Do you know what the VAT Flat Rate Scheme (FRS) is? 

You are eligible to join the FRS if your estimated VAT taxable turnover (excluding VAT) in the next year will be £150,000 or less. There is some other small print to read which can be found here.

Under traditional VAT accounting, the VAT you pay to HMRC or claim back from them is the difference between the VAT you charge your customers and the VAT you pay on your purchases.

If you use the Flat Rate Scheme you pay VAT as a fixed percentage of your VAT inclusive turnover. The actual percentage you use depends on your type of business. The percentages can be found here.

 

Please also read our guide HERE about new rules that have come in from April 2017 for 'limited cost traders'

 

The drawback, however, is that you are generally not allowed to claim VAT back on your costs (although you may be able to claim back the VAT on capital assets worth more than £2,000). You will need to look at your business cost base and work out the value of your purchases that contain VAT as this will dictate if the FRS will be beneficial for you or not. If you have substantial costs containing VAT it may not be right for you, but it is worth checking.

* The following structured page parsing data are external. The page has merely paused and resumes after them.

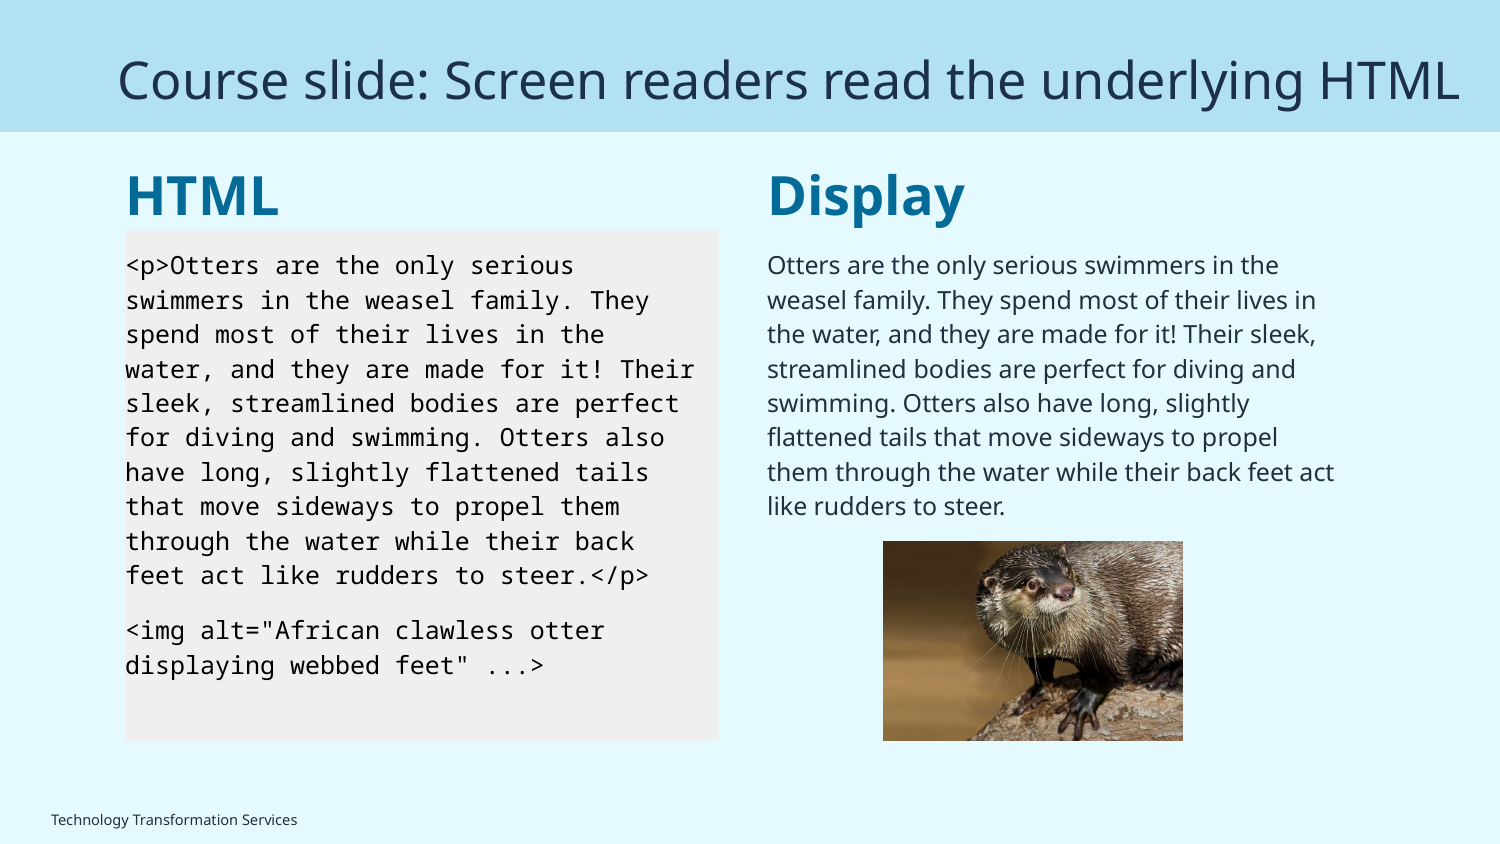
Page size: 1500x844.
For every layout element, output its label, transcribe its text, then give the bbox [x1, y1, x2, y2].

title Display [767, 160, 1361, 230]
subtitle Course slide: Screen readers read the underlying HTML [117, 47, 1500, 101]
list <p>Otters are the only serious swimmers in the weasel family. They spend most of their lives in the water, and they are made for it! Their sleek, streamlined bodies are perfect for diving and swimming. Otters also have long, slightly flattened tails that move sideways to propel them through the water while their back feet act like rudders to steer.</p> <img alt="African clawless otter displaying webbed feet" ...> [125, 230, 719, 741]
list Otters are the only serious swimmers in the weasel family. They spend most of their lives in the water, and they are made for it! Their sleek, streamlined bodies are perfect for diving and swimming. Otters also have long, slightly flattened tails that move sideways to propel them through the water while their back feet act like rudders to steer. [767, 230, 1361, 741]
picture [883, 540, 1183, 741]
title HTML [125, 160, 719, 230]
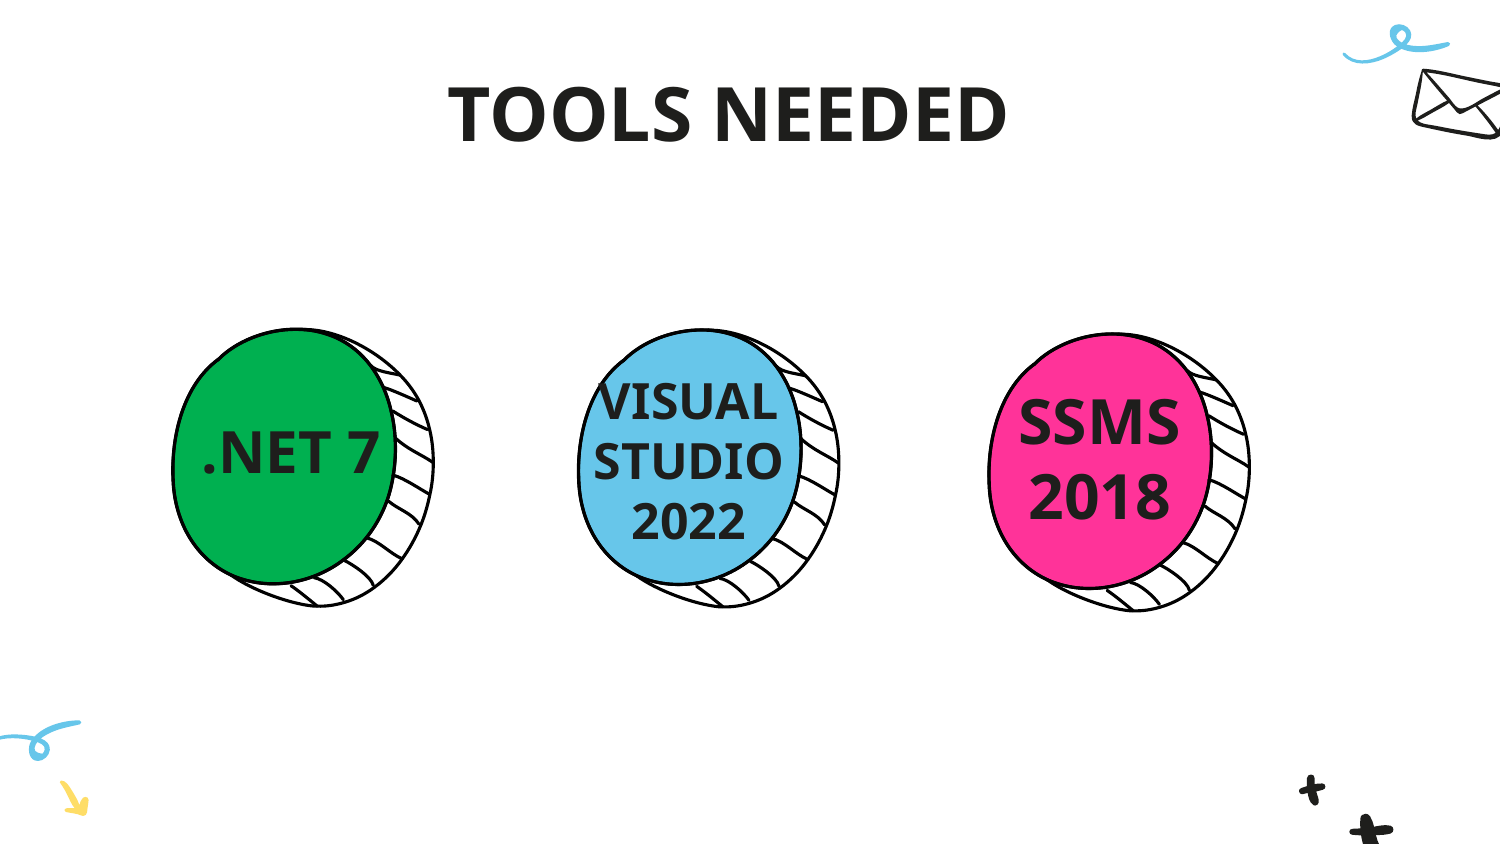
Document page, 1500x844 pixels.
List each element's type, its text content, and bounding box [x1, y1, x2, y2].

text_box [986, 331, 1250, 612]
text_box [1297, 774, 1395, 844]
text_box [576, 327, 840, 608]
title TOOLS NEEDED [0, 16, 1500, 208]
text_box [170, 327, 434, 607]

As a simple example let’s imagine you are a self-employed journalist and you don’t incur any costs that contain VAT. In Entertainment or Journalism the FRS percentage is currently 12.5%. If you were to raise a sales invoice for £1,500 + VAT the gain that can be made through the FRS is shown below. Remember the FRS percentage is calculated from the total income including VAT.

Net Income 1,500
VAT @ 20% 300
Total Sales Invoice 1,800
   
FRS VAT due to HMRC @12.5% 225
   
Gain from using FRS (£300 – £225) 75

As a bonus you get a 1% discount to your FRS percentage for your first year of VAT registration.